Гости на свадьбу Аленки – дочери шорника Данилы стали прибывать загодя. Все знали, что у хозяина характер щедрый, особенно когда дело касалось выпить так, чтобы супружница его Саломея не могла придраться. А как тут придерешься, коли такой день стоит на улице – день свадьбы единственной дочери, и не абы за кого выходит, а за кузнеца Семена, парня справного, работящего и малопьющего. За такое дело сам Бог велел перед началом пира пропустить по чарочке по маленькой, да не по одной. Супротив такого повода даже ревнительница трезвости женка его повитуха Саломея не сможет ничего возразить и при всем желании.

Узурпатор – узурпатором, а жениться-то ведь все равно надо!..

Столы спозаранку вытащили во двор и накрыли белеными скатертями – хоть и к бабке не ходи, усвинячат их гости дорогие так, что только выбросить после пиршества останется, а положение обязывает2. Скамеек не хватало, поэтому просто ставили две тюльки и клали на них гладко струганные доски – ни сучка, ни занозки – присаживайтесь, гостеньки.

И гости не заставили себя ждать.

За полчаса до срока пришел сосед напротив бондарь дед Афоня со старухой своей, принесли набор кадушек для солений. Кадушечки – загляденье, картинка, свежим деревом пахнут за версту, обручами блестят, как царские дружинники кольчугой на параде – как за такие не выпить?

Выпили.

Почти сразу за ними явились соседи справа Заковыкины, все десять человек, привели на веревочке телушку. Если не обмыть – не ко двору придется, это все знают, даже Саломея.

Выпили.

Через пять минут прибыли Саломеины родичи – брат с семьей и три сестры – старые девы, все с подарочками – кухонной утварью: котлы, сковородки, миски, тазы медные – варенье варить. Как тут не обмыть? Тут и сама Саломея присоединится.

Выпили.

Еще через минуту – стук да звон у ворот – подъехали дальние Данилины родственники из деревни – дед Назар с бабой Любой, привезли бочку огурцов соленых, бочку капусты квашеной с яблоками и клюквой, бочонок груздей, жбан браги – какой лукоморец откажется сходу продегустировать и бражку, и закуску?

Выпили…

К началу праздничного пира гости уже сидели за столом веселые, раскрасневшиеся, перезнакомившиеся и перебратавшиеся, распевая от всей лукоморской широкой души песни под гармошку, балалайку и ложки приглашенных соседями справа в качестве подарка молодым артистов из самого государственного академического оркестра.

Гулять – так гулять.

С продолжением пира на музыку и песни начали сходиться все соседи, кто и не был приглашен, и скоро новых гостей без своих скамеек и столов пускать на двор перестали – угощения и вина всем хватит, а садиться, извиняйте, некуда – не дворец, чай.

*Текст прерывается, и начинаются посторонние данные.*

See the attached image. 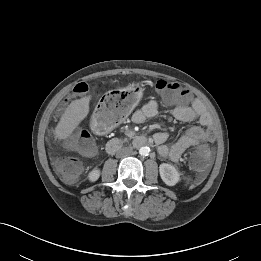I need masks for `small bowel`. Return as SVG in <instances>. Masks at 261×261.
Returning <instances> with one entry per match:
<instances>
[{"mask_svg":"<svg viewBox=\"0 0 261 261\" xmlns=\"http://www.w3.org/2000/svg\"><path fill=\"white\" fill-rule=\"evenodd\" d=\"M159 113V105L156 101H148L141 109L137 110L132 120L135 123H143L147 119L154 118ZM173 117L182 122H192L200 119L201 126L193 125L189 127L183 135L173 144L167 145L168 134L158 132L154 135V141L158 145V152L161 156L169 158L171 161H178L183 153L202 142H213L215 131L211 126L210 118L204 112V105L200 100H194L190 106L175 107L171 111Z\"/></svg>","mask_w":261,"mask_h":261,"instance_id":"obj_1","label":"small bowel"}]
</instances>
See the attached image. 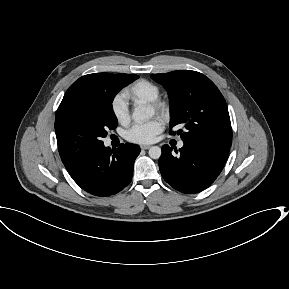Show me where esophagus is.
<instances>
[{
	"label": "esophagus",
	"instance_id": "esophagus-1",
	"mask_svg": "<svg viewBox=\"0 0 289 289\" xmlns=\"http://www.w3.org/2000/svg\"><path fill=\"white\" fill-rule=\"evenodd\" d=\"M151 146L150 145H141L140 146V148L142 149V150H147V149H149Z\"/></svg>",
	"mask_w": 289,
	"mask_h": 289
}]
</instances>
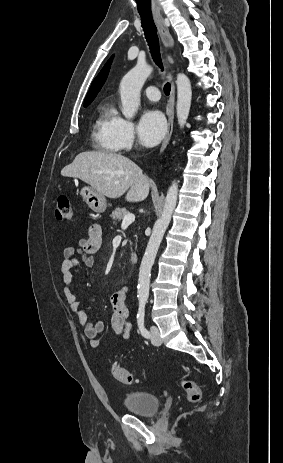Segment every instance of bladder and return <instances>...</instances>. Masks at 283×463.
I'll return each mask as SVG.
<instances>
[{"mask_svg":"<svg viewBox=\"0 0 283 463\" xmlns=\"http://www.w3.org/2000/svg\"><path fill=\"white\" fill-rule=\"evenodd\" d=\"M123 406L130 414L143 417H154L160 410L161 401L157 395L135 391L125 395Z\"/></svg>","mask_w":283,"mask_h":463,"instance_id":"1","label":"bladder"}]
</instances>
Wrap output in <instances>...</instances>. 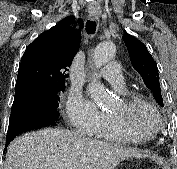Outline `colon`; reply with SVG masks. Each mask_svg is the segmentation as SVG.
<instances>
[{
  "mask_svg": "<svg viewBox=\"0 0 177 169\" xmlns=\"http://www.w3.org/2000/svg\"><path fill=\"white\" fill-rule=\"evenodd\" d=\"M155 169H165L164 167H157V168H155Z\"/></svg>",
  "mask_w": 177,
  "mask_h": 169,
  "instance_id": "obj_1",
  "label": "colon"
}]
</instances>
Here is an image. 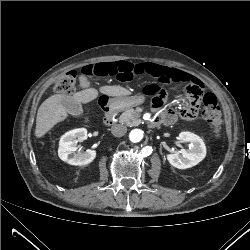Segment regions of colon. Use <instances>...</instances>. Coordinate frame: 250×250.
Returning a JSON list of instances; mask_svg holds the SVG:
<instances>
[{
	"instance_id": "1",
	"label": "colon",
	"mask_w": 250,
	"mask_h": 250,
	"mask_svg": "<svg viewBox=\"0 0 250 250\" xmlns=\"http://www.w3.org/2000/svg\"><path fill=\"white\" fill-rule=\"evenodd\" d=\"M146 72L142 65H134L128 62L99 63L89 65L84 68L83 73L86 76L111 77L119 81H128L138 73ZM76 88V73L74 71L66 72L60 79L54 83V89L59 93H73ZM155 89L151 95L154 98L159 97V91ZM191 95H198V91L187 90ZM203 99V116L209 123L212 135L219 139L222 133V119L218 101L212 93L202 96Z\"/></svg>"
}]
</instances>
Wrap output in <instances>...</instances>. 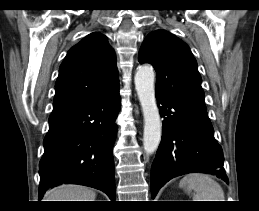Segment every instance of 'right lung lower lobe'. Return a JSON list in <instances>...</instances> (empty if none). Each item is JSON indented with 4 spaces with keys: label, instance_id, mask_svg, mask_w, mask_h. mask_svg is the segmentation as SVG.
<instances>
[{
    "label": "right lung lower lobe",
    "instance_id": "1",
    "mask_svg": "<svg viewBox=\"0 0 259 211\" xmlns=\"http://www.w3.org/2000/svg\"><path fill=\"white\" fill-rule=\"evenodd\" d=\"M119 90L91 103L53 111L39 164V199L62 183L90 186L115 200L112 148Z\"/></svg>",
    "mask_w": 259,
    "mask_h": 211
}]
</instances>
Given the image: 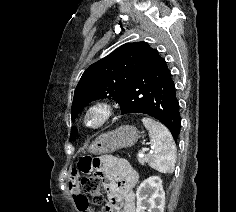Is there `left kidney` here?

Поэтому когда ворота в очередной раз без стука распахнулись, все, не оглядываясь, дружно и весело закричали:

– Скамью с собой несите! Некуда садиться!

Ответом им было злобное:

– Ишь, распелись! Что за сборище? Кто разрешил?

-начало сноски-

1 – Но не раньше, чем прибил за издевательство над короной денщика Букаху,

который, отчаянно мыча, оторвал его от раздачи распоряжений и притащил за руку в дворцовую библиотеку, где стал отодвигать все подряд шкафы, заглядывать под стеллажи и пытаться оторвать доски пола.

2 – Ой, ноблесс, ноблесс…

-конец сноски-

Гости и хозяева обернулись и подавились песней: в ворота вваливалась вооруженная до зубов, хмурая и воинственно настроенная толпа – трое черносотенцев и два десятка пустоглазых дружинников, возглавляемых лейтенантом Ништяком.

Кулаки и зубы сжались сами собой, но благоразумие в этот раз пересилило. Против лома нет приема.

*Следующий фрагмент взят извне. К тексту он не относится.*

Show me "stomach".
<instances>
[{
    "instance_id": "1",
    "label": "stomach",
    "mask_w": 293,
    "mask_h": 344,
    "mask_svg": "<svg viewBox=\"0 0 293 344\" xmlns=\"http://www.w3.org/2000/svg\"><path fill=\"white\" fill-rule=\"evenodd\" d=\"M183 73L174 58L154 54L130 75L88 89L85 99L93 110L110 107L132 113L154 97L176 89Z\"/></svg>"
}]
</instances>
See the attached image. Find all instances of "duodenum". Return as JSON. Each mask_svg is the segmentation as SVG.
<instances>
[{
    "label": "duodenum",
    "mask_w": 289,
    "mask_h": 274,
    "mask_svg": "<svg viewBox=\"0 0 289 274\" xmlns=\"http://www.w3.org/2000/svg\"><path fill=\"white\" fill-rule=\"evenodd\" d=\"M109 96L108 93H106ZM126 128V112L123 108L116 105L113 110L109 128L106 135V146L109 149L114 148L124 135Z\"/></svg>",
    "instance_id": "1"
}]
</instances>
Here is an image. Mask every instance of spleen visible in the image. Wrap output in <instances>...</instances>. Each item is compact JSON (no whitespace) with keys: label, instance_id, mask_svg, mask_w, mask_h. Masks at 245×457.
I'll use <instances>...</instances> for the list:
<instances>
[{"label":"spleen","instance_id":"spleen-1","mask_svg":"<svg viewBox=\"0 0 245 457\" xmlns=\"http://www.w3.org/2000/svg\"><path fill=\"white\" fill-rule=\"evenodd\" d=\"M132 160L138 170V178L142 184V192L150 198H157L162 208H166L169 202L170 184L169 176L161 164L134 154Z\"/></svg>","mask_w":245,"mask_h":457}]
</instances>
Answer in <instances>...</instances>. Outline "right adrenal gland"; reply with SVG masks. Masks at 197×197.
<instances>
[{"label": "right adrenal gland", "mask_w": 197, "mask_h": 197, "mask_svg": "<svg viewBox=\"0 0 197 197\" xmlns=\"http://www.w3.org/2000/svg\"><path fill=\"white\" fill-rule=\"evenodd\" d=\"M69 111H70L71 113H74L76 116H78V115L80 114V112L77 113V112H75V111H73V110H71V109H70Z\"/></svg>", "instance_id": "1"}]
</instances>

– Так ить свадьба у нас, боярин! – с чаркой в одной руке и с соленым огурцом – в другой поднялся с лавки Данила, пряча недовольную гримасу в бороде. Коли

принесла уж их нелегкая в такой-то день, то, хошь – ни хошь, а придется угощать.

Хоть и оккупанты, и мерзавцы, и негодяи, а все одно ведь живые люди. Ежели к ним без уважения, рожу воротить, то по роже-то и получить недолго…

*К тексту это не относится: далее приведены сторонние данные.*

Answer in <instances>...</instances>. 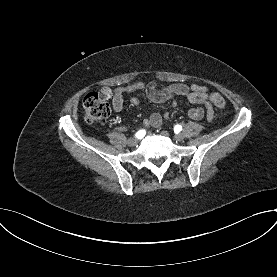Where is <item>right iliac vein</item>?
Segmentation results:
<instances>
[{
	"mask_svg": "<svg viewBox=\"0 0 277 277\" xmlns=\"http://www.w3.org/2000/svg\"><path fill=\"white\" fill-rule=\"evenodd\" d=\"M127 143H128L129 146L133 147L138 143V139L137 138H130Z\"/></svg>",
	"mask_w": 277,
	"mask_h": 277,
	"instance_id": "1",
	"label": "right iliac vein"
}]
</instances>
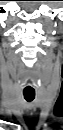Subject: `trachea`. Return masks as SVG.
<instances>
[{"instance_id":"obj_1","label":"trachea","mask_w":63,"mask_h":130,"mask_svg":"<svg viewBox=\"0 0 63 130\" xmlns=\"http://www.w3.org/2000/svg\"><path fill=\"white\" fill-rule=\"evenodd\" d=\"M23 95H24V98H25V100L27 102H31L35 98V93L34 92H24Z\"/></svg>"}]
</instances>
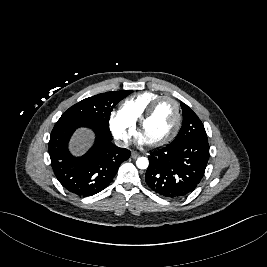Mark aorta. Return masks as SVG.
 Listing matches in <instances>:
<instances>
[{
    "instance_id": "aorta-1",
    "label": "aorta",
    "mask_w": 267,
    "mask_h": 267,
    "mask_svg": "<svg viewBox=\"0 0 267 267\" xmlns=\"http://www.w3.org/2000/svg\"><path fill=\"white\" fill-rule=\"evenodd\" d=\"M136 165L139 169H146L149 165V161L146 157H139L136 161Z\"/></svg>"
}]
</instances>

– Что еще за свадьба? – фыркнул Ништяк.

– Дочерь моя замуж выходит, а жених не парень – золото! – ткнул огурцом в раскрасневшегося от вина и похвалы Семена хозяин. – Кузнец – молодец! Потомственный! Проходите, служивые, гостями будете! Саломея, тащи еще от Заковыкиных посуду, гостеньки дорогие – двигайтесь, не сидите, как прилепленные

– солдатиков посадить надо!..

– Мои солдаты со всяким сбродом не едят, – высокомерно окинув разношерстную

компанию холодным взглядом, кинул небрежно лейтенант. – Обыщите этот дом и двор. Осмотрите всё! Не пахнет ли тут заговором…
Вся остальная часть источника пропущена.